Quinta, 22 de Fevereiro de 2018

ENCONTRO

Congresso de Hematologia de Brasília terá representante de MS

3 NOV 2010Por SCHEILA CANTO19h:38

Especialistas em doenças do sangue – hematologistas e hemoterapeutas – se reunirão em Brasília (DF) a partir da próxima sexta-feira, 5 de novembro, durante o Congresso Brasileiro de Hematologia e Hemoterapia, o Hemo 2010, para discutir tratamentos e avanços na área. Organizado pela Associação Brasileira de Hematologia e Hemoterapia (ABHH), o encontro é o maior congresso da especialidade na América Latina.

Entre os assuntos que serão discutidos está a anemia falciforme, um assunto que tem gerado muitas pesquisas pela Universidade Federal de Mato Grosso do Sul. A doutora no assunto, Maria Lúcia Ivo, estará representando a UFMS no evento, em razão de ser autora do livro (“Modelo de adaptação de Roy e sua aplicação através do processo de enfermagem a portadores de anemia falciforme”), e há 11 anos orientar vários estudos de pós-graduação na área, pela universidade.
Segundo Maria Lúcia o estudo é fundamental para disseminar o conhecimento sobre a doença à população para que haja o diagnóstico precoce e o tratamento correto e contínuo. “Assim, além de aumentar a sobrevida do portador da doença, por meio do acompanhamento por equipe multidisciplinar de saúde, obtém-se maior qualidade de vida, da criança, do adolescente ou adulto”, esclarece a doutora.

Sobre a doença

Trata-se de uma doença do sangue, hereditária, cujo a mortalidade é de 25 a 30%. Dados divulgados pelo Programa Nacional de Triagem Neonatal, do Ministério da Saúde, apontam que no Brasil os casos novos por ano são de 3.500 crianças portadoras de anemia falciforme e 200 mil com traço falciforme (assintomático) entre afro-descendentes.

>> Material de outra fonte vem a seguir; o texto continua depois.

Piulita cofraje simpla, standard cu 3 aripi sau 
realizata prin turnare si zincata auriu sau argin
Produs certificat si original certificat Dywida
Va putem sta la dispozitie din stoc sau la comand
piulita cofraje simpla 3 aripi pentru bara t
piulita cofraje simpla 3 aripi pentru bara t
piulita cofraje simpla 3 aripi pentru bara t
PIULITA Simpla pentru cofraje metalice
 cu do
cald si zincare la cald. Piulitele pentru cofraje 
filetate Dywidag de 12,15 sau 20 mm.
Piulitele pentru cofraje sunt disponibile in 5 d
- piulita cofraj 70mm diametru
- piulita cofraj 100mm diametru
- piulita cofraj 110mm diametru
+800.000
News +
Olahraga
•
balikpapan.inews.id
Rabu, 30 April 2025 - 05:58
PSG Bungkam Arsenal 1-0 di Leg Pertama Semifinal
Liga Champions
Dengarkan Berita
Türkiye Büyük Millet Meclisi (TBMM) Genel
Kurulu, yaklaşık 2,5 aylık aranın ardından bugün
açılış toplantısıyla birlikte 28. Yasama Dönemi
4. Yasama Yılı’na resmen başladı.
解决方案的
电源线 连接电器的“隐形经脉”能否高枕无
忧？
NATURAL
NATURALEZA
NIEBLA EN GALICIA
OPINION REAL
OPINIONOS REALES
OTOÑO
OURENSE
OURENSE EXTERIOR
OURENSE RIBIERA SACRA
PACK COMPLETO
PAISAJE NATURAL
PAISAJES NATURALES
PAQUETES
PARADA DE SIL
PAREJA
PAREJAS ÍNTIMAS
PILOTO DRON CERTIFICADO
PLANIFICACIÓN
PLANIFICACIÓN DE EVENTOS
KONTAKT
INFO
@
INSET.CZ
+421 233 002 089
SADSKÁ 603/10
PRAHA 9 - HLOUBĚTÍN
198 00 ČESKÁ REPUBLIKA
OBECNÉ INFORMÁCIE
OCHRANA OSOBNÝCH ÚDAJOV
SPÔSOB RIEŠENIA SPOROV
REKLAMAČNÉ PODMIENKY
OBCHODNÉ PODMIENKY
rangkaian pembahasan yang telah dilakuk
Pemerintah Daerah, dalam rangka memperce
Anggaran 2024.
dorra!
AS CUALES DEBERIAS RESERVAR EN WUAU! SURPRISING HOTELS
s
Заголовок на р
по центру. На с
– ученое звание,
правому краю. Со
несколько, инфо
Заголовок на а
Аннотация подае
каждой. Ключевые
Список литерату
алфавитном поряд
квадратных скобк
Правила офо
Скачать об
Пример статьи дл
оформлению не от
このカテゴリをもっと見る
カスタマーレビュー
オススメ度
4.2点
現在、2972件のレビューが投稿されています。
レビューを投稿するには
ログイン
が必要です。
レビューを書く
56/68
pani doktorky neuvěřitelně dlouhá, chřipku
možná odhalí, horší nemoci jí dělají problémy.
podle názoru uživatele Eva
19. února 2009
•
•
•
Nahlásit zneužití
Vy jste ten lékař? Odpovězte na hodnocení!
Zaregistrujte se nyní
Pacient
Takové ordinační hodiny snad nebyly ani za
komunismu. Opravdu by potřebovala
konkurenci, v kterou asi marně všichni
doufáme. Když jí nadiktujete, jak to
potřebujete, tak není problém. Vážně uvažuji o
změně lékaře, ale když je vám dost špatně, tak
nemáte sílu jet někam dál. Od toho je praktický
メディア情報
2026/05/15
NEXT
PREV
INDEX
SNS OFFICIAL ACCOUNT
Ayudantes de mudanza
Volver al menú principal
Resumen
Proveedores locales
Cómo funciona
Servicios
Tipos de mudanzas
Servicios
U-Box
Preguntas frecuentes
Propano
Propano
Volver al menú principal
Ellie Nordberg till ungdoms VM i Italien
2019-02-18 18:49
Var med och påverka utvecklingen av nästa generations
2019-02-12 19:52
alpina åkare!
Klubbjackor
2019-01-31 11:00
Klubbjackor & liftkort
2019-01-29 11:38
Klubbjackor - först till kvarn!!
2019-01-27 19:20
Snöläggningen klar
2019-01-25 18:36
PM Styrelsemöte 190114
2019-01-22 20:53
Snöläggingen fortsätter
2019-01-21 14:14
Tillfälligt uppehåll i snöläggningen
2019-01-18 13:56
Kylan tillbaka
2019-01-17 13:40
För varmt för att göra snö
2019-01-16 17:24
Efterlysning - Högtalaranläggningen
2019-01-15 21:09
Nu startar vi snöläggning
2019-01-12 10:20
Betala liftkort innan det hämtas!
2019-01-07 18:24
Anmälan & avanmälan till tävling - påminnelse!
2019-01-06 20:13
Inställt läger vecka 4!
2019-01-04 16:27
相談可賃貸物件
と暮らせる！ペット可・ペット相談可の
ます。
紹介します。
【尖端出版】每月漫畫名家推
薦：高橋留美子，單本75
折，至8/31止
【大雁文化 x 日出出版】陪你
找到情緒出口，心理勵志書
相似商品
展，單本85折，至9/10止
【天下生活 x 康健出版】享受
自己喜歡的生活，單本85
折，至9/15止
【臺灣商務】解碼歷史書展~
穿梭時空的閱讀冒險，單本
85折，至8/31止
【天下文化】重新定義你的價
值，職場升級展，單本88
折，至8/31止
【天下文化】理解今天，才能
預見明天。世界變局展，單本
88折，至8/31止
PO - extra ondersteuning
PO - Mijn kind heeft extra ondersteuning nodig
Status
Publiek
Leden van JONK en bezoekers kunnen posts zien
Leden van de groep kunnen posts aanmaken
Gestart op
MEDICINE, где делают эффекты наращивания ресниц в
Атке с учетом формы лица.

Pesquisa realizada em Mato Grosso do Sul aponta 2.597  traços falciforme, (16) anemia falciforme, (6) doença SC, e faz uma estimativa de 5 a 6 casos por ano de anemia falciforme.

A doença manifesta-se de forma leve, moderada ou graves, dependendo do tipo de herança genética e das características do indivíduo. Os sintomas variam conforme a idade e as medidas preventivas, necessitando de cuidados de saúde regulares desde o nascimento e por toda a vida. Mas, vale destacar que a anemia crônica é a principal consequência da doença e a infecção é a principal causa de morte pela falciforme. Icterícia e o fenômeno de vaso-oclusão pode ocorrer em diferentes partes do corpo, sendo acompanhado de dor com diferentes intensidades.

Tratamento

Em Campo Grande a triagem é feita no Iped-Apae e o atendimento aos pacientes, no Hospital Regional, Cethoi (Centro de Terapia Hemato-oncológica Infantil); Hospital Universitário e Santa Casa.

De acordo com os especialistas, não há tratamento específico para a doença e o transplante de medula óssea é o único com possibilidade de cura, entretanto, é um procedimento restrito a um pequeno número de pacientes.